One tortuous 11 kilometres stretch took three full days to complete and the trucks took a terrible pounding. On many nights the drivers slept on top of their vehicles, too scared to set up camp on the ground after a lion was spotted close to the roadside.

But food is getting through and the refugees are receiving supplies. High energy biscuits were flown in as a first emergency response although the narrowness of the airstrip at Sam Ouandja meant the cargo had to be delivered in two lots as only a very small aircraft could land there.

Two truck convoys have since reached the town carrying emergency supplies. The camp is now better organized with more effective shelters covered in plastic sheeting.

Copyright:2007 WFP/Marcus Prior

Essential medicines have been delivered and a further truck convoy is due to arrive in Sam Ouandja soon carrying seeds to allow the refugees at least some level of food self-sufficiency by the time of the next harvest in September.

Walking around the camp, the dusty orange tinge to many of the young children’s hair was a clear and disconcerting sign of malnutrition. A specialist medical NGO, International Medical Corps, will start work in the camp soon, and will be kept very busy. Until then the town’s small hospital is doing what it can for the refugees with the support of the UN.

Rains coming

The next aid convoy may also be the last for some time – the rainy season is closing in and the roads, already in a diabolical condition, will become completely impassable. WFP will have pre-positioned enough food for the refugees until the end of September, but the window of opportunity to get supplies through is closing as the rains approach.

And it is not just the Sudanese refugees who need help in this most remote part of Africa. The town of Sam Ouandja was itself attacked in November 2006 and again in March this year as a local rebellion sought recognition from the government in Bangui. Most of the residents fled into the bush, where about 10,000 – half the town’s population – remain.

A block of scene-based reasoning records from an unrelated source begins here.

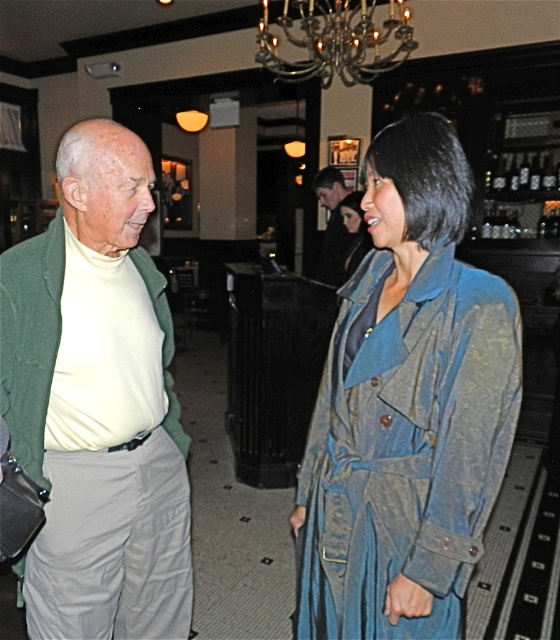
Can you confirm if blue denim trench coat at center is smaller than green wool sweater at left?

Actually, blue denim trench coat at center might be larger than green wool sweater at left.

Between point (367, 284) and point (87, 291), which one is positioned behind?

Point (87, 291)

Between point (476, 305) and point (102, 282), which one is positioned in front?

Positioned in front is point (476, 305).

This screenshot has height=640, width=560. Identify the location of blue denim trench coat at center. (407, 406).

Can you confirm if silver metallic chandelier at upper center is positioned to the left of smooth black hair at upper center?

In fact, silver metallic chandelier at upper center is to the right of smooth black hair at upper center.

Is point (297, 74) farther from viewer compared to point (329, 216)?

Yes, it is behind point (329, 216).

Which is in front, point (403, 52) or point (334, 241)?

Positioned in front is point (334, 241).

Locate an element on the screen. The image size is (560, 640). silver metallic chandelier at upper center is located at coordinates (336, 38).

Is point (416, 160) behind point (333, 177)?

No, (416, 160) is in front of (333, 177).

Which is more to the left, blue denim trench coat at center or smooth black hair at upper center?

Positioned to the left is blue denim trench coat at center.

Between point (440, 305) and point (322, 195), which one is positioned behind?

The point (322, 195) is behind.

You are a GUI agent. You are given a task and a screenshot of the screen. Output one action in this format:
    pyautogui.click(x=<x>, y=<y>)
    Task: Click on the blue denim trench coat at center
    This screenshot has width=560, height=640.
    Given the screenshot: What is the action you would take?
    pyautogui.click(x=407, y=406)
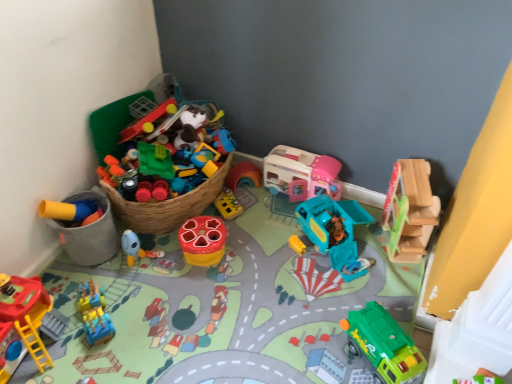
Image resolution: width=512 pixels, height=384 pixels. What are the coordinates of `vacant region to the left of teal plastic truck at center, which is the 6th toy in left-to-right order` in the screenshot? It's located at (261, 242).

A further truck convoy is due to arrive in Sam Ouandja soon carrying seeds to allow the refugees at least some level of food self-sufficiency by the time of the next harvest in September
Marcus Prior, WFP

WFP is delivering food to the most vulnerable, but the additional needs of the local population are considerable. This entirely unpredictable new influx of refugees has placed further stress on an already severely stretched WFP operation in CAR.

Civil conflict and banditry across the north of the country has forced up to 290,000 people from their homes, leaving many people living wild in the bush too scared to return. They may not have anywhere to return to as many of the villages have been burnt to the ground.

Funding shortages

The needs are enormous and WFP’s resources limited. The operation in response to the food needs of 365,000 people affected by conflict in CAR is only 63 percent funded makeing a shortfall of $US 16.3 million. The trucking and logistics operation has received no contributions at all and is being supported through funds advanced internally by WFP.

The WFP-operated air service, vital to the humanitarian operation in CAR, is facing such a funding shortfall it could be grounded as early as next month.

Despite these handicaps, WFP is fighting to keep feeding the hundreds of thousands of refugees in CAR dependent on international aid. The agency is committed to continue flying vital food and supplies into the north at least through to the end of the “lean season”, before which people cannot hope to be able to support themselves.

Sudanese refugees in CAR and internally displaced populations have lost their communities, their livelihoods and their loved ones; it is imperative that they be given the means to survive, rebuild, and eventually return home.